If completed, Pernetti would replace the outgoing Mike Aresco, who announced in December he would retire at the end of the 2023-24 school year. Aresco is the only commissioner in the history of this version of the conference, which spun out of the Big East’s split in 2013.

Like Aresco, Pernetti has a background in both sports business, television and college sports. Perhaps coincidentally, Pernetti worked with both Aresco and Big Ten commissioner Tony Petitti at CBS Sports in the 2000s, and they also each spent time at ABC Sports/ESPN.

Pernetti has spent the last decade in a variety of sports business and sports-adjacent roles. He’s been IMG Academy’s president since 2022 after holding other roles with IMG and former parent company Endeavor. IMG Academy is a prep high school and sports powerhouse in Bradenton, Fla. Last year, Endeavor entered an agreement to sell the school to a private equity firm.

Before taking over the academy, Pernetti helped lead IMG College, which works with universities on their branding and commercial partnerships. (IMG College merged with Learfield in 2019.) Pernetti was Rutgers’ athletic director from 2009 to 2013. A former Rutgers football player, he was one of the youngest ADs in the country when hired by his alma mater and was the AD when Rutgers accepted an invitation to join the Big Ten.

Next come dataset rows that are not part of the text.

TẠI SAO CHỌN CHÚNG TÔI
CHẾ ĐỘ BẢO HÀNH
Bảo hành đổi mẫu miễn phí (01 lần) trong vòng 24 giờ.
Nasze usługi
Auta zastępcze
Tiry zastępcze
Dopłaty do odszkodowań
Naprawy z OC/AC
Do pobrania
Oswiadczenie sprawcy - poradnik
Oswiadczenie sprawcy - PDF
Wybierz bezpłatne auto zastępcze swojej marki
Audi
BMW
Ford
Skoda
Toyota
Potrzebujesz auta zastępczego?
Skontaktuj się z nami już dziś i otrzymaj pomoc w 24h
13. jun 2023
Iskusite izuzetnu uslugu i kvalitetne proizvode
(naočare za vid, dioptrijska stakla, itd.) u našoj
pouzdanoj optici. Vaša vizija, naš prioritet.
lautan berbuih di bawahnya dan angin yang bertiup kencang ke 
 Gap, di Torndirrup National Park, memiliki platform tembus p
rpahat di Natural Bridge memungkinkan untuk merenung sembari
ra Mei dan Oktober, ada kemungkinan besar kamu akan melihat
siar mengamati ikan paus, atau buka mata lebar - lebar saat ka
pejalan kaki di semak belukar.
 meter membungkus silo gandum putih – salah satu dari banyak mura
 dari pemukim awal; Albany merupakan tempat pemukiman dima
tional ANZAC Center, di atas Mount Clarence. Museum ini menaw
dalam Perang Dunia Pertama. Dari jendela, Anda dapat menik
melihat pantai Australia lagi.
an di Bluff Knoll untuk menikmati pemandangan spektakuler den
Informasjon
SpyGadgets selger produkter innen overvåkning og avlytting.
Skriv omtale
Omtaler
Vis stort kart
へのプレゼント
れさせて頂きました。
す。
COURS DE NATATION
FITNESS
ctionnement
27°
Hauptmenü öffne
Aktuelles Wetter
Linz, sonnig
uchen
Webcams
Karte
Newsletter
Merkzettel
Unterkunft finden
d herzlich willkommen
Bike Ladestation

He stepped down in April 2013 amid the men’s basketball scandal involving former coach Mike Rice. The coach had been suspended three games and fined the previous December over what Pernetti said was inappropriate language and behavior. After video surfaced of Rice grabbing players, throwing balls at them and calling them homophobic slurs, Pernetti said he had wanted to fire Rice rather than suspend him, but didn’t have the support of university officials based on school policy.

A January report conducted by the school’s outside counsel stated that Rice could have been fired at the time.

Before Rutgers, Pernetti worked at ABC Sports from 1994 to 2003, including time overseeing the college sports coverage. He then worked at College Sports TV and CBS, which acquired CSTV.

As Aresco heads into retirement, the AAC finds itself in positions of both strength and uncertainty. The league has undoubtedly been the strongest Group of 5 conference since the College Football Playoff era began in 2014. It weathered the loss of Cincinnati, Houston and UCF to the Big 12 by adding six Conference USA schools and Army football this upcoming season.

Its schools have the largest budgets and salaries among G5 leagues, and the conference has the richest G5 television deal with ESPN, which goes into 2032. But the future of college sports remains uncertain with various legal challenges, the potential of athlete employment and the consolidation of money and power around the Big Ten and SEC.